Contrasting to all subsequent techniques (which are texture-based), a first FV presentation attack detection technique based on liveness detection has been proposed [7], requiring FV video data to apply motion magnification techniques to classify into real and fake data.

In 2015, the first competition on counter-measures to fingervein spoofing attacks took place [8] (providing a dataset of real and fake FV images). The competition baseline algorithm looks at the frequency domain of FV images, exploiting the bandwidth of vertical energy signal on real fingervein images, which is different for fakes ones. Three teams participated in this competition. The first team (GUC) uses binarised statistical images features (BSIF). They represent each pixel as a binary code. This code is obtained by computing the pixel’s response to a filter that are learnt using statistical properties of natural images [8]. The second team (B-Lab) uses monogenic scale space based global descriptors employing the Riesz transform. This is motivated by the fact that local object appearance & shape within an image can be represented as a distribution of local energy and local orientation information. The best approach (team GRIP-PRIAMUS) utilises local descriptors, i.e., local binary patterns (LBP), and local phase quantisation (LPQ) and Weber local descriptors (WLD). They distinguish between full and cropped images. LBPs and LPQ/WLD are used to classify full and cropped images, respectively.

However, counter-measures to finger vein spoofing attacks were/are already developed prior or independent to this competition. In 2013, the authors of [9] introduced a fake finger vein image detection based upon Fourier, and Haar and Daubechies wavelet transforms. For each of these features, the score of spoofing detection was computed. To decide whether a given finger vein image is fake or real, an SVM was used to combine the three features.

The authors of [10] propose windowed dynamic mode decomposition (W-DMD) to be used to identify spoofed finger vein images. DMD is a mathematical method to extract the relevant modes from empirical data generated by non-linear complex fluid flows. While DMD is classically used to analyse a set of image sequences, the W-DMD method extracts local variations as low rank representation inside a single still image. It is able to identify spoofed images by capturing light reflections, illuminations and planar effects.

Texture-based presentation attack detection techniques have been proven to be applicable to the imagery in the FV-Spoofing-Attack database [8] independent of the above-referenced competition, in particular baseline LBP [11]. In a recent paper [12], inspired by the success of basic LBP techniques [8, 13] in finger vein spoofing detection and the availability of a wide variety of LBP extensions and generalisations in literature, we have empirically evaluated different features obtained by using these more recent LBP-related feature extraction techniques for finger vein spoofing detection. Also the steerable pyramid is used to extract features subsequently used for FV spoofing detection [11]. Steerable pyramids are a set of filters in which a filter of arbitrary orientation is synthesised as a linear combination of a set of basis functions. This enables the steerable pyramids scheme to compute the filter response at different orientations. This scheme shows consistent high performance for the finger vein spoofing detection problem and outperforms many other texture-classification-based techniques. It is compared to techniques from [8], including two LBP variants, and to quality-based approaches computing block-wise entropy, sharpness, and standard deviation.

INFORMATION SUPPLIED:

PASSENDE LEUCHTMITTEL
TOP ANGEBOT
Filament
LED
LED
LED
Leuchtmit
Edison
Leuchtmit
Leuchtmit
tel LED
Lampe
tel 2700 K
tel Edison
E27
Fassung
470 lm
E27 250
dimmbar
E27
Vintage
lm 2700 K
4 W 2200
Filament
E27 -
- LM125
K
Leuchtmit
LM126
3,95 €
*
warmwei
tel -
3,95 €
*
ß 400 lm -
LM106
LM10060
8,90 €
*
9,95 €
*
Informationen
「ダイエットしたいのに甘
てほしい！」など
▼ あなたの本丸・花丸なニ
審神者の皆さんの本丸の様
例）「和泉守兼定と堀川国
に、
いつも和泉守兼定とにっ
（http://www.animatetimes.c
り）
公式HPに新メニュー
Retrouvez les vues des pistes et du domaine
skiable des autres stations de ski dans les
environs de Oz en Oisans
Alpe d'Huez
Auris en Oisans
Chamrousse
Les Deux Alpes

==

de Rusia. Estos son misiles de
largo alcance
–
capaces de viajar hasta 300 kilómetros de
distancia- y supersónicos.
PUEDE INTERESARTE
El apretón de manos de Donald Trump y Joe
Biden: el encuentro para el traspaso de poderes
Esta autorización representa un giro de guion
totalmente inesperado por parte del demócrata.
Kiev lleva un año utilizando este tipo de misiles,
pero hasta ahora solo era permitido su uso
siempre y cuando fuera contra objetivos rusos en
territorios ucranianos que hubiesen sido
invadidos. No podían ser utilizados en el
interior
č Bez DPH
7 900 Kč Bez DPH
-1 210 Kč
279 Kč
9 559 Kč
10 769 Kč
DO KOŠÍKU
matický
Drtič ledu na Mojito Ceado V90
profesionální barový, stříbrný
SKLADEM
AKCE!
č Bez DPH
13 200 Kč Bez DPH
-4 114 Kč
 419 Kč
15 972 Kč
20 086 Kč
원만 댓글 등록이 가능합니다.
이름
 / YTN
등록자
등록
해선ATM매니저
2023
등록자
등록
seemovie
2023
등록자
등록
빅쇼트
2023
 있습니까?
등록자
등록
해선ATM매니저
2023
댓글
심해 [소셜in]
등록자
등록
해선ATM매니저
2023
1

WHAT TO WORK ON:
1 – From the passage on finger vein spoofing detection, reproduce the portion from "However, counter-measures to" up to and including "the three features.".
2 – Answer these questions using the passage on finger vein spoofing detection.
(a) In what year did the first competition on counter-measures to fingervein spoofing attacks take place?
(b) How many teams participated in that competition?
(c) In the 2013 approach, what was used to combine the three features?
3 – For each statement, say whether it agrees with the passage on finger vein spoofing detection, and quote the words that decide it.
(a) The best approach in the competition came from team B-Lab.
(b) The W-DMD method extracts local variations inside a single still image.
(c) The liveness-based technique works on single still images.

EXERCISE SOLUTIONS:
1 –
However, counter-measures to finger vein spoofing attacks were/are already developed prior or independent to this competition. In 2013, the authors of [9] introduced a fake finger vein image detection based upon Fourier, and Haar and Daubechies wavelet transforms. For each of these features, the score of spoofing detection was computed. To decide whether a given finger vein image is fake or real, an SVM was used to combine the three features.

2 –
(a) 2015
(b) Three
(c) An SVM

3 –
(a) No: "The best approach (team GRIP-PRIAMUS) utilises local descriptors"
(b) Yes: "the W-DMD method extracts local variations as low rank representation inside a single still image"
(c) No: "requiring FV video data to apply motion magnification techniques"